START Provided passage
Sukhwinder S. Sohal, PhD, on the Pathogenesis of COPD

A better understanding of the pathogenesis of chronic obstructive pulmonary disease (COPD) will help create more-effective, and even preventive, therapies for patients. A research team from Australia, led by Sukhwinder S. Sohal, PhD, MSc, MS, BSc, recently authored an update on the pathogenesis of COPD.

Dr Sohal is board director of the Thoracic Society of Australia and New Zealand; head of the Respiratory Translational Research Group; chair for Histology North Tasmania; senior lecturer in Histopathology, Discipline of Laboratory Medicine; and director of the Tasmanian Respiratory Tissue Bank.

Pulmonology Consultant reached out to Dr Sohal with questions about this update.

PULM CON: Can you give us an update on the pathogenesis of COPD? What have we learned about it in recent years that may help treat the disease?

Sukhwinder Sohal: The prime pathology in COPD pertains to small airway fibrosis that leads to disrupted airway function. Small airway destruction occurs quite early in the disease and also often correlates with emphysema. The other closely associated pathology of COPD is the development of airway epithelial cancer, predominantly in large airways (ie, squamous cell carcinomas), though adenocarcinomas are also seen. One mechanism that seems to be central to these pathologies is the process of epithelial to mesenchymal transition (EMT).

EMT is a biological process by which epithelial cells lose cell-cell adhesion, gain mesenchymal traits of migration and invasion, and produce components of extracellular matrix. EMT is a manifestation of airway basal cell reprogramming in smokers and people with COPD. EMT does not need to be a binary process, rather cells can display a spectrum of phenotypes, ranging from fully epithelial to fully mesenchymal. Hallmarks of EMT have been observed in the airways of people with COPD and smokers, and lung cancer cells can attain either partial EMT (ie, a hybrid epithelial/mesenchymal phenotype) or a complete EMT phenotype.

My laboratory has previously published and was the first to report that EMT is an active process in both small and large airways of smokers and patients with COPD with consequential effects on lung physiological parameters in these patients.2 In the large airways, we observed that EMT-related changes were associated with increased hypervascularity of the underlying reticular basement membrane (Rbm), representing a typical active type-3 EMT process, considered as a precursor to malignant conditions and metastasis. It is important to note that it is large airways where most of the squamous cell carcinomas occur, and type-3 EMT could be central to this. The other key pathology associated with COPD is peribronchiolar fibrosis and obliteration, which is attributed to active type-2 EMT at this site, but fibrosis in general is also associated with malignancy.
END Provided passage
START Data to examine
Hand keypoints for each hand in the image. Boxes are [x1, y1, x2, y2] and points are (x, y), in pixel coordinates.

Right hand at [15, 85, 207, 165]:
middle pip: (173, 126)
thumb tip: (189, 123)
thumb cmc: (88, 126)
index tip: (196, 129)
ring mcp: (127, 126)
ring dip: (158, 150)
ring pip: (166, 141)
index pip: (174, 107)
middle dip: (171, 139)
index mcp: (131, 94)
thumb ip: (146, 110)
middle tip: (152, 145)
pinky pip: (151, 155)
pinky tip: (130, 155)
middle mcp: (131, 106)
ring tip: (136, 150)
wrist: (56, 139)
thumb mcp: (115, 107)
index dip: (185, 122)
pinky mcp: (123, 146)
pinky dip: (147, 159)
END Data to examine
**Tasks to perform**
**a.** Retype the part of the COPD interview that begins at the words "A better understanding" and stops after the words "pathogenesis of COPD.".
**b.** Answer these questions from the COPD interview.
(i) What process does Dr Sohal say seems to be central to the pathologies of COPD?
(ii) Which tissue bank is Dr Sohal the director of?
(iii) In which airways does most squamous cell carcinoma occur?

**Solved tasks**
**a.**
A better understanding of the pathogenesis of chronic obstructive pulmonary disease (COPD) will help create more-effective, and even preventive, therapies for patients. A research team from Australia, led by Sukhwinder S. Sohal, PhD, MSc, MS, BSc, recently authored an update on the pathogenesis of COPD.

**b.**
(i) Epithelial to mesenchymal transition (EMT)
(ii) The Tasmanian Respiratory Tissue Bank
(iii) The large airways